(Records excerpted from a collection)
++++
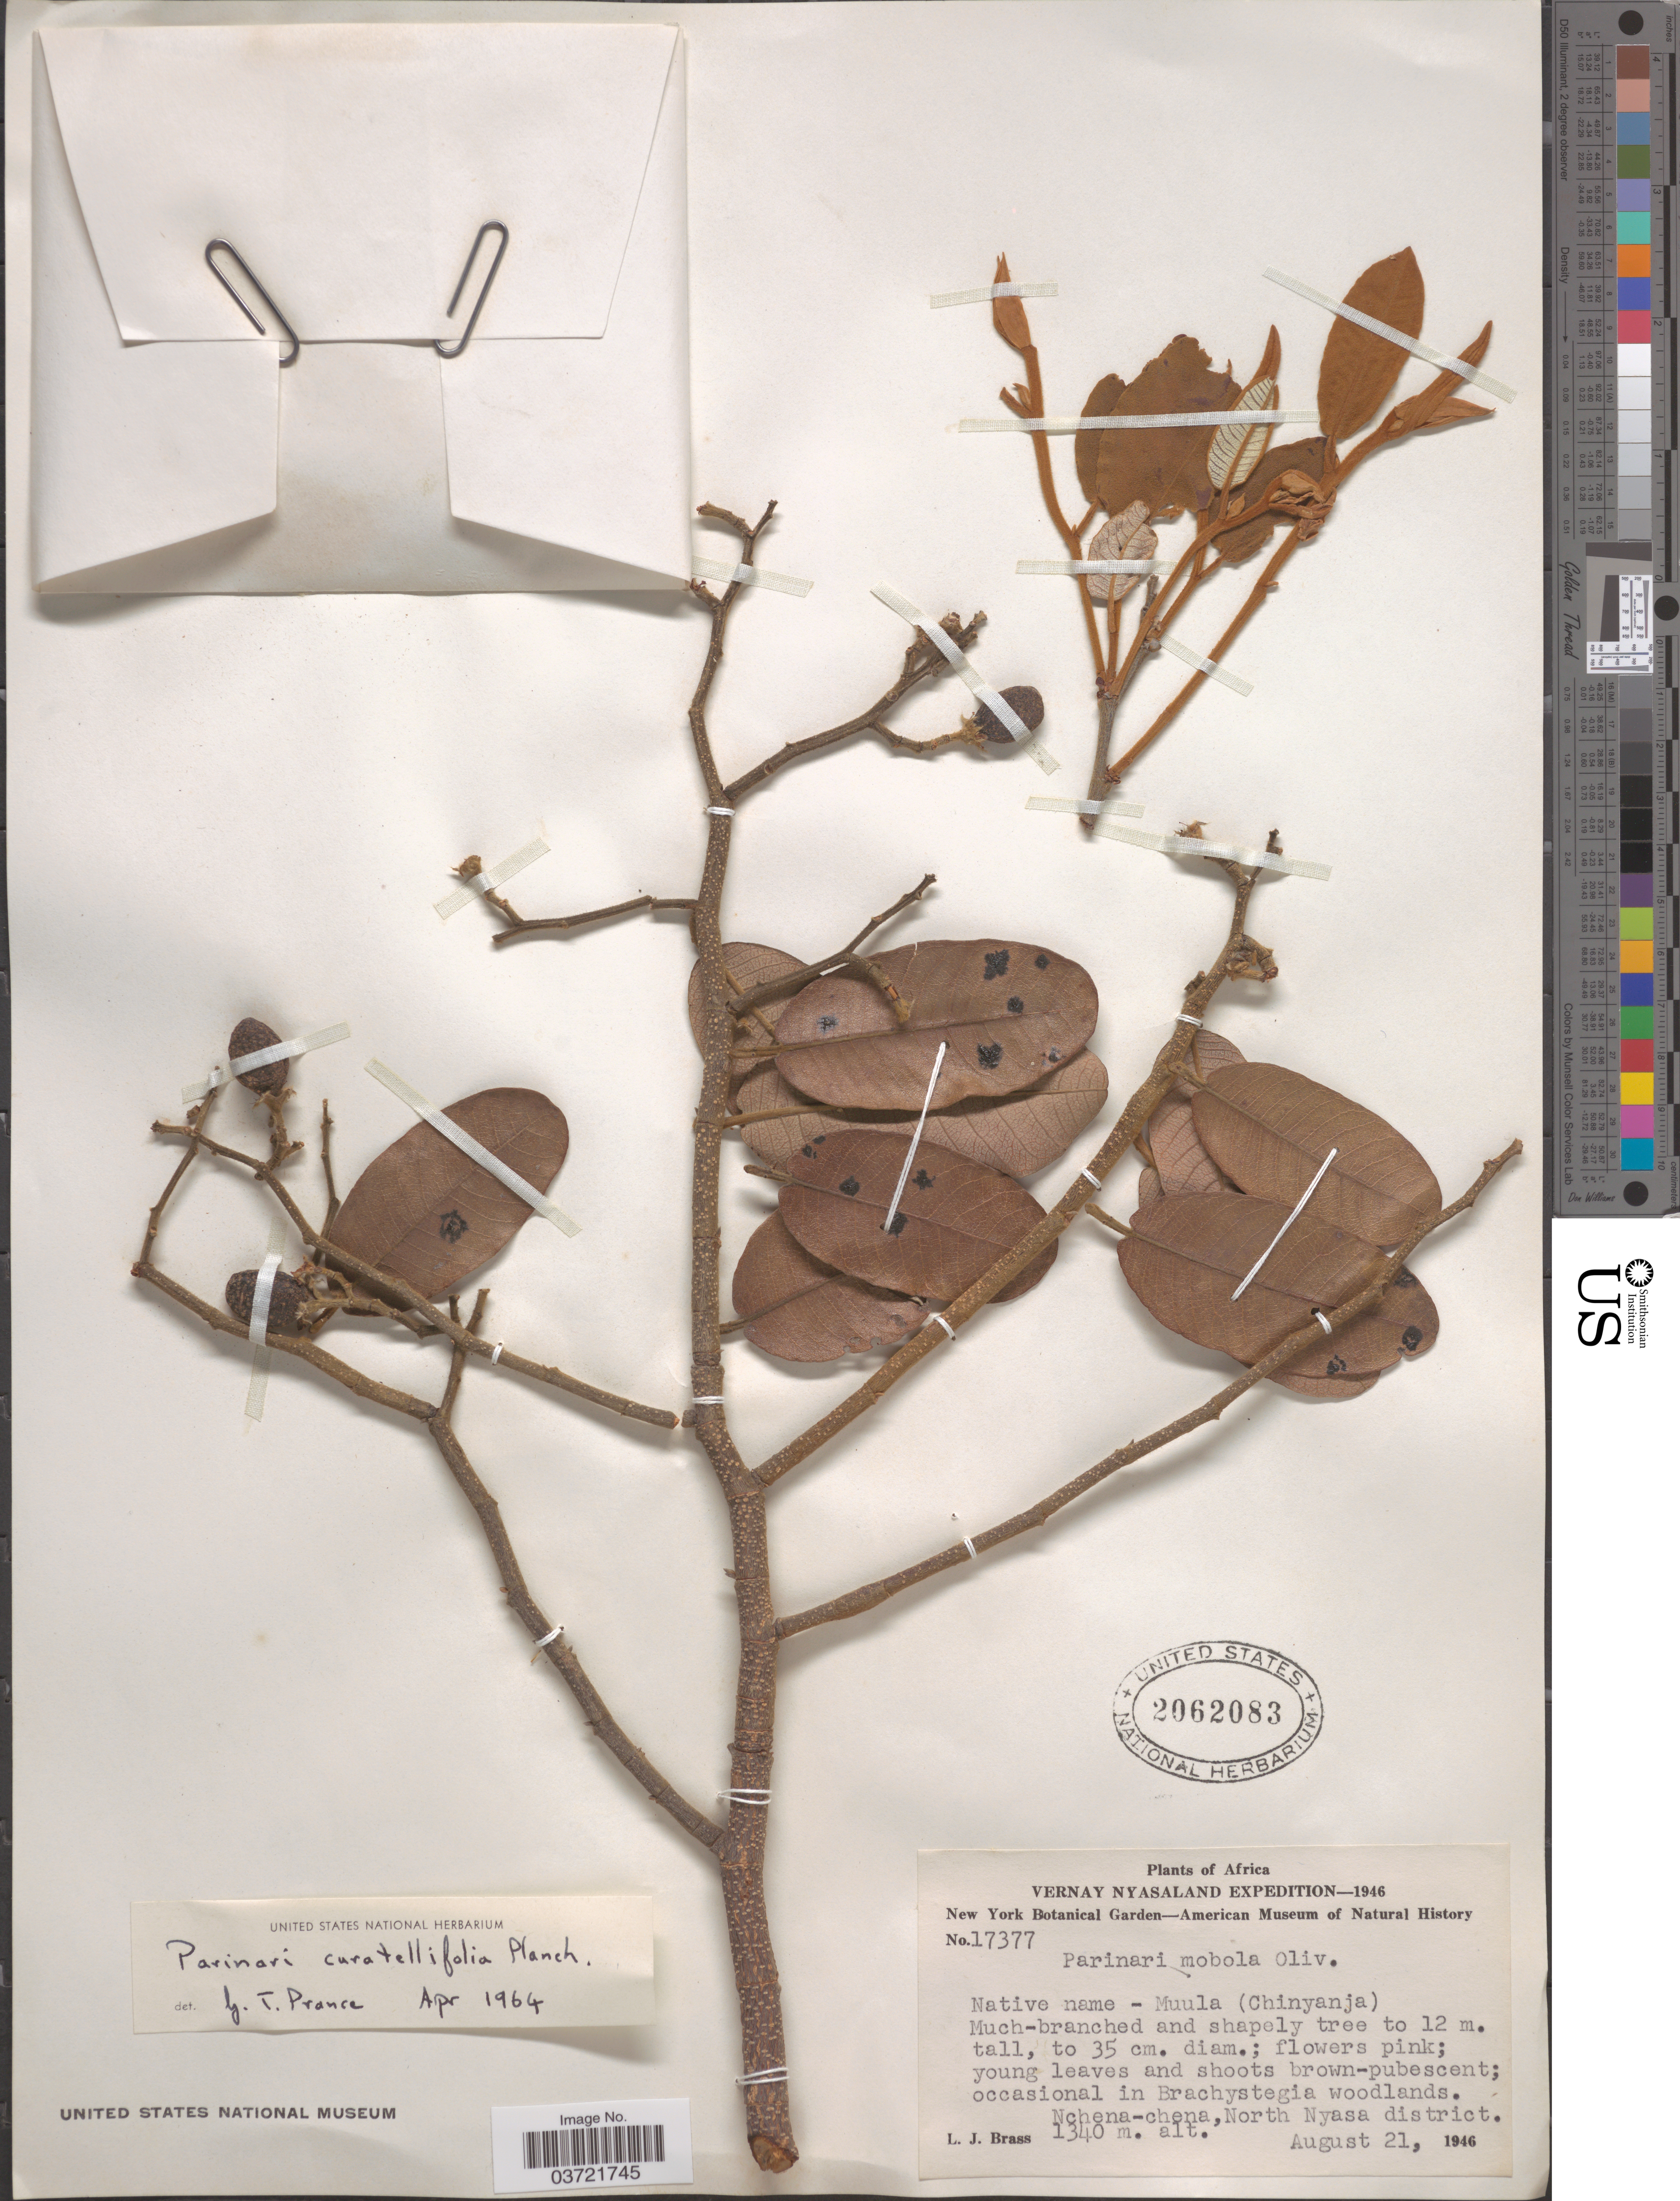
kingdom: Plantae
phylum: Tracheophyta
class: Magnoliopsida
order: Malpighiales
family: Chrysobalanaceae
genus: Parinari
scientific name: Parinari curatellifolia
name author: Planch. ex Benth.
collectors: L. J. Brass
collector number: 17377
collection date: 1946-08-21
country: Malawi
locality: Vernay Nyasaland. Nchena-chena,North Nyasa district.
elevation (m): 1340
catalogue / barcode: US 2062083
++++
**REQUIREMENTS:**
Output the listing above as a two-column CSV with the headers field and value, one row per catalog entry. Put its name and its recorded entry each in a quoted field, replace any line breaks with spaces, and leave the pictures out.

**EXERCISE RESULT:**
field,value
"kingdom:","Plantae"
"phylum:","Tracheophyta"
"class:","Magnoliopsida"
"order:","Malpighiales"
"family:","Chrysobalanaceae"
"genus:","Parinari"
"scientific name:","Parinari curatellifolia"
"name author:","Planch. ex Benth."
"collectors:","L. J. Brass"
"collector number:","17377"
"collection date:","1946-08-21"
"country:","Malawi"
"locality:","Vernay Nyasaland. Nchena-chena,North Nyasa district."
"elevation (m):","1340"
"catalogue / barcode:","US 2062083"